▸ Data for the task
···
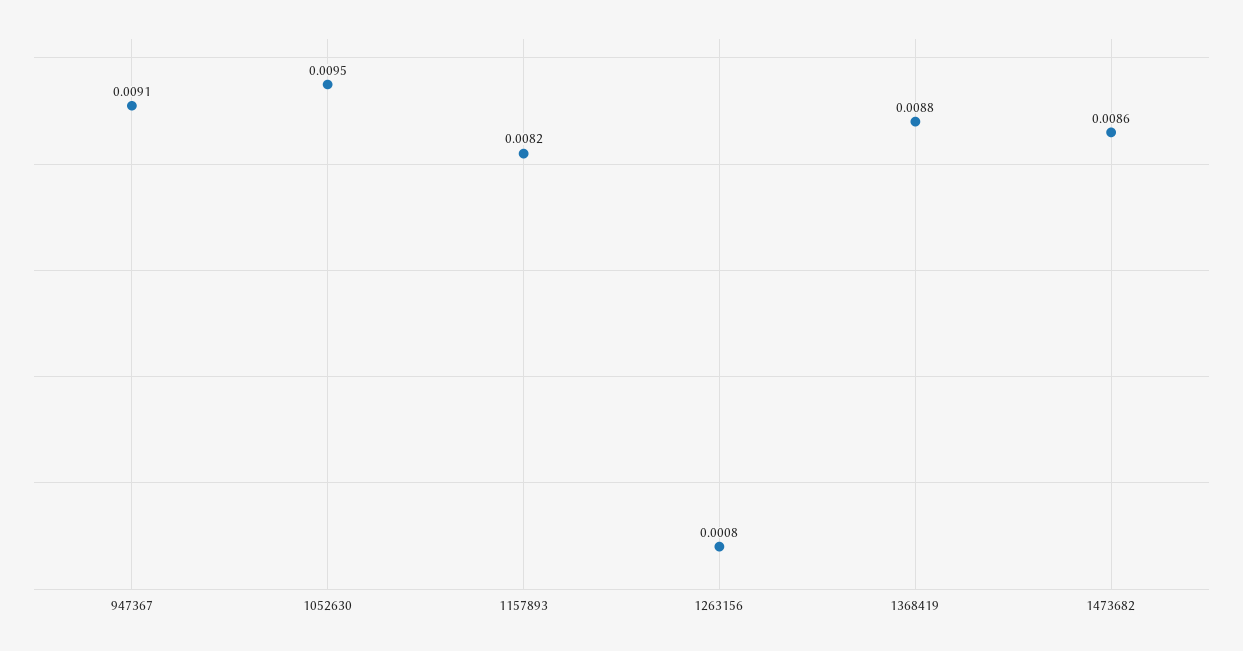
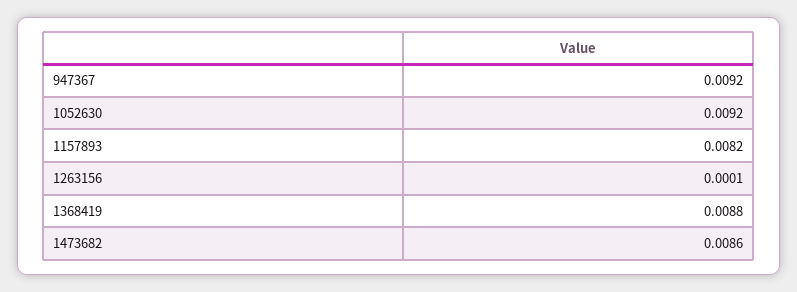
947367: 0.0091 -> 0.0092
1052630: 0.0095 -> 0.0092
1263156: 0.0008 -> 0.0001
···
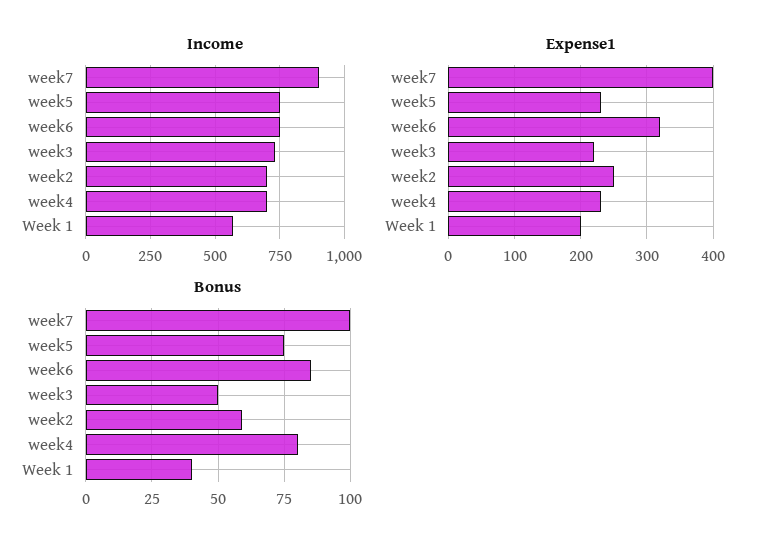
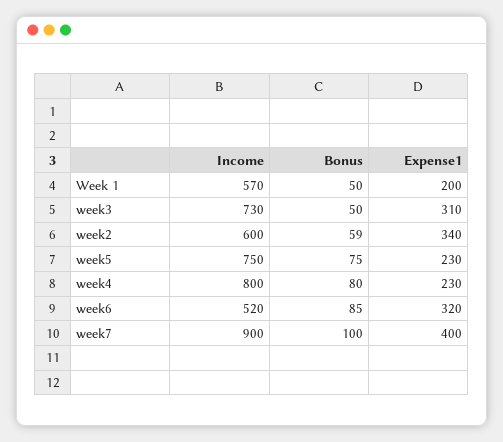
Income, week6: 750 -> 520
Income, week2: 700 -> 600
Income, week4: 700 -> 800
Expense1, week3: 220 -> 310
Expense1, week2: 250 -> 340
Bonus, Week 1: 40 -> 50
···
▸ Work instruction
In the entries above, find the line with "947367: 0.0091 -> 0.0092" and the line with "1263156: 0.0008 -> 0.0001", then restate word for word both of them and every line between, with nothing more.

▸ Output for this exercise
947367: 0.0091 -> 0.0092
1052630: 0.0095 -> 0.0092
1263156: 0.0008 -> 0.0001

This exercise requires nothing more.